*** Opening Exercise material ***
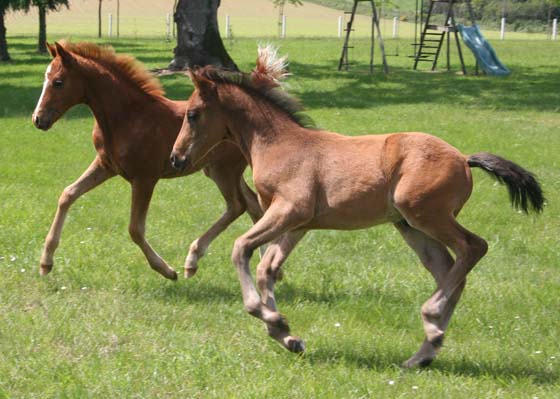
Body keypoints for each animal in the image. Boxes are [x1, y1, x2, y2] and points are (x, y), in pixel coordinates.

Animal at [32, 42, 262, 282]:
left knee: (238, 206)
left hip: (223, 170)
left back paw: (193, 260)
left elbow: (135, 229)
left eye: (58, 82)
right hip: (222, 171)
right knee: (253, 205)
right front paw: (45, 262)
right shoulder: (105, 165)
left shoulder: (145, 178)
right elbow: (67, 194)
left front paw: (166, 270)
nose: (38, 119)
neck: (126, 117)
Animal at [170, 47, 544, 368]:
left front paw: (273, 320)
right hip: (411, 226)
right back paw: (424, 352)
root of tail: (464, 158)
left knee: (473, 247)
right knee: (450, 270)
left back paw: (432, 317)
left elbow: (241, 248)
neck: (278, 144)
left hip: (424, 214)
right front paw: (286, 335)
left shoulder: (290, 211)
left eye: (193, 114)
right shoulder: (296, 225)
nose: (176, 158)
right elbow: (267, 269)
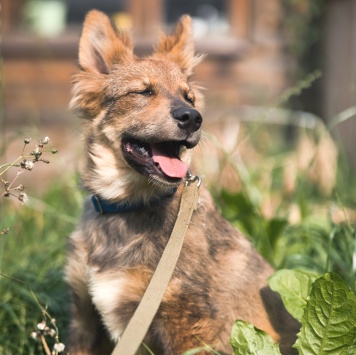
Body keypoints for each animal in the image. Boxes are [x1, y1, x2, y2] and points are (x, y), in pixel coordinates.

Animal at [65, 9, 298, 354]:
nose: (192, 118)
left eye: (189, 98)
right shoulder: (85, 318)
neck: (128, 205)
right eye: (143, 91)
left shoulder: (189, 324)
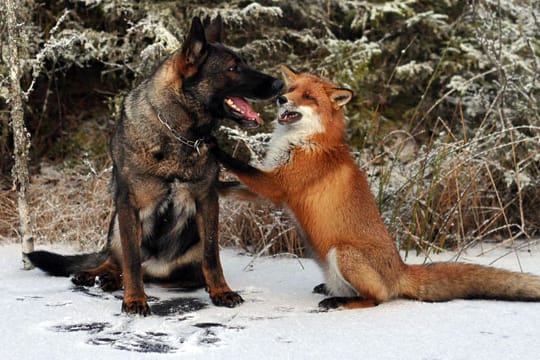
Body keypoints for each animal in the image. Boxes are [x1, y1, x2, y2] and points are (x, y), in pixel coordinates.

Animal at [27, 16, 284, 316]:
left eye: (243, 62)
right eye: (233, 68)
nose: (279, 84)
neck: (178, 134)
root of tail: (156, 268)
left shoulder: (208, 201)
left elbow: (212, 257)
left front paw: (221, 291)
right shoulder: (129, 205)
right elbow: (131, 260)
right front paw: (135, 299)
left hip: (185, 261)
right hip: (116, 227)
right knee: (116, 260)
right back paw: (97, 275)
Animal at [212, 65, 540, 310]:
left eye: (307, 96)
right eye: (290, 90)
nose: (281, 98)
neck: (304, 142)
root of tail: (401, 269)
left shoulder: (277, 185)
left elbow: (240, 166)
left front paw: (214, 146)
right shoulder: (267, 189)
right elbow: (233, 185)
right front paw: (215, 186)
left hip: (343, 253)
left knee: (378, 298)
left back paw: (340, 302)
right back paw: (331, 290)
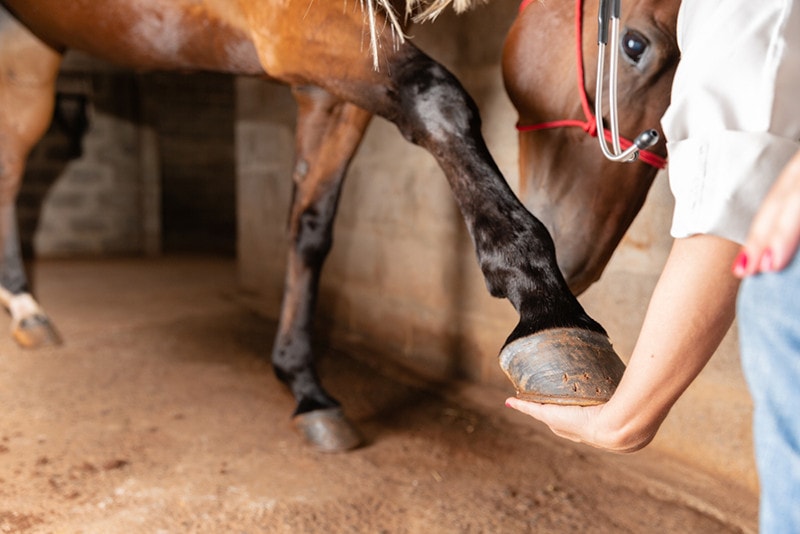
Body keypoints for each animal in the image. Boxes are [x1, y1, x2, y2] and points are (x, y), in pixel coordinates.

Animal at [0, 0, 679, 451]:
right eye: (635, 45)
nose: (581, 259)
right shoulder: (299, 31)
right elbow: (438, 97)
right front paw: (548, 309)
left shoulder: (331, 85)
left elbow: (310, 227)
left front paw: (303, 384)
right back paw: (24, 305)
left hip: (30, 46)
*** Closing Exercise material ***
Without the pictures, copy the material exactly as given.

Body keypoints for each animal in the image. Boxes are [x1, y1, x2, y2] and points are (x, y), in pixel coordinates.

Animal at [32, 42, 262, 282]:
left knee: (238, 206)
left hip: (223, 170)
left back paw: (193, 260)
left elbow: (135, 229)
left eye: (58, 82)
right hip: (222, 171)
right knee: (253, 205)
right front paw: (45, 262)
right shoulder: (105, 165)
left shoulder: (145, 178)
right elbow: (67, 194)
left front paw: (166, 270)
nose: (38, 119)
neck: (126, 117)
Animal at [170, 47, 544, 368]:
left front paw: (273, 320)
right hip: (411, 226)
right back paw: (424, 352)
root of tail: (464, 158)
left knee: (473, 247)
right knee: (450, 270)
left back paw: (432, 317)
left elbow: (241, 248)
neck: (278, 144)
left hip: (424, 214)
right front paw: (286, 335)
left shoulder: (290, 211)
left eye: (193, 114)
right shoulder: (296, 225)
nose: (176, 158)
right elbow: (267, 269)
Body keypoints for each animal in the image. Boxes are [x1, y1, x2, y2] and points are (x, y), in pixel coordinates.

Animal at [65, 9, 298, 354]:
nose: (192, 118)
left eye: (189, 98)
right shoulder: (85, 318)
neck: (128, 205)
right eye: (143, 91)
left shoulder: (189, 324)
Body keypoints for each animal in the image. Boxes are [x1, y1, x2, y2] and points are (x, y), in pixel coordinates.

Animal at [27, 16, 284, 316]:
left eye: (243, 62)
right eye: (233, 68)
nose: (279, 84)
neck: (178, 134)
root of tail: (156, 268)
left shoulder: (208, 201)
left elbow: (212, 257)
left front paw: (221, 291)
right shoulder: (129, 205)
right elbow: (131, 260)
right front paw: (135, 299)
left hip: (185, 261)
right hip: (116, 227)
right knee: (116, 260)
right back paw: (97, 275)
Animal at [212, 65, 540, 310]:
left eye: (307, 96)
right eye: (290, 90)
nose: (281, 98)
neck: (304, 142)
root of tail: (401, 269)
left shoulder: (277, 185)
left elbow: (240, 166)
left front paw: (214, 146)
right shoulder: (267, 189)
right elbow: (233, 185)
right front paw: (215, 186)
left hip: (343, 253)
left knee: (378, 298)
left back paw: (340, 302)
right back paw: (331, 290)
Body keypoints for each animal in the image. Boxes are [x1, y1, x2, y2] and points are (x, y), in pixel coordinates.

Animal at [0, 0, 679, 451]:
right eye: (635, 45)
nose: (581, 259)
right shoulder: (299, 31)
right elbow: (438, 97)
right front paw: (548, 309)
left shoulder: (331, 85)
left elbow: (310, 227)
left front paw: (303, 384)
right back paw: (24, 305)
left hip: (30, 46)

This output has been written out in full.